:: Work task ::
Output each of the entries exactly, skipping every picture they contain.

[Version difference data]
━━━━━━━━━━━━━━━━
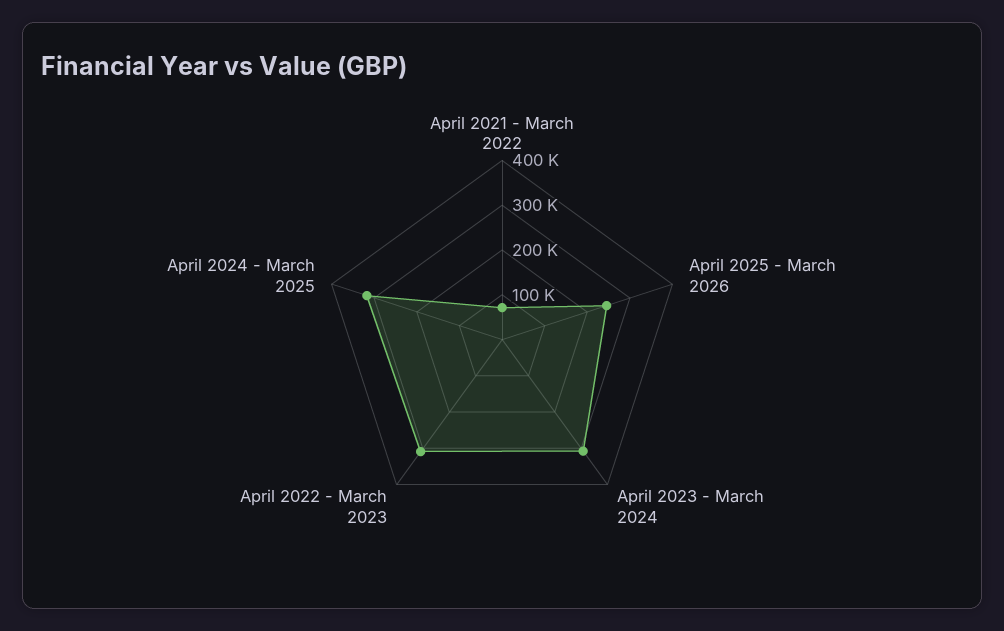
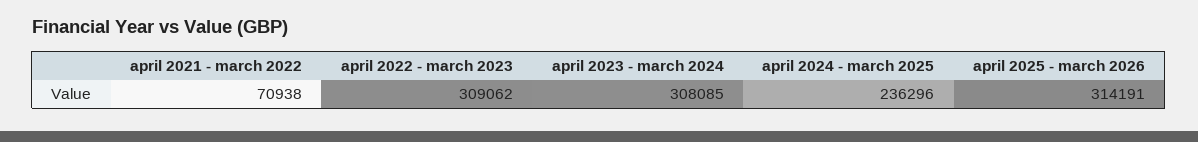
  {
    "April 2021 - March 2022": 70938,
-   "April 2025 - March 2026": 240000,
+   "April 2025 - March 2026": 314191,
    "April 2023 - March 2024": 308085,
    "April 2022 - March 2023": 309062,
-   "April 2024 - March 2025": 320000
+   "April 2024 - March 2025": 236296
  }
━━━━━━━━━━━━━━━━
:: Response box ::
  {
    "April 2021 - March 2022": 70938,
-   "April 2025 - March 2026": 240000,
+   "April 2025 - March 2026": 314191,
    "April 2023 - March 2024": 308085,
    "April 2022 - March 2023": 309062,
-   "April 2024 - March 2025": 320000
+   "April 2024 - March 2025": 236296
  }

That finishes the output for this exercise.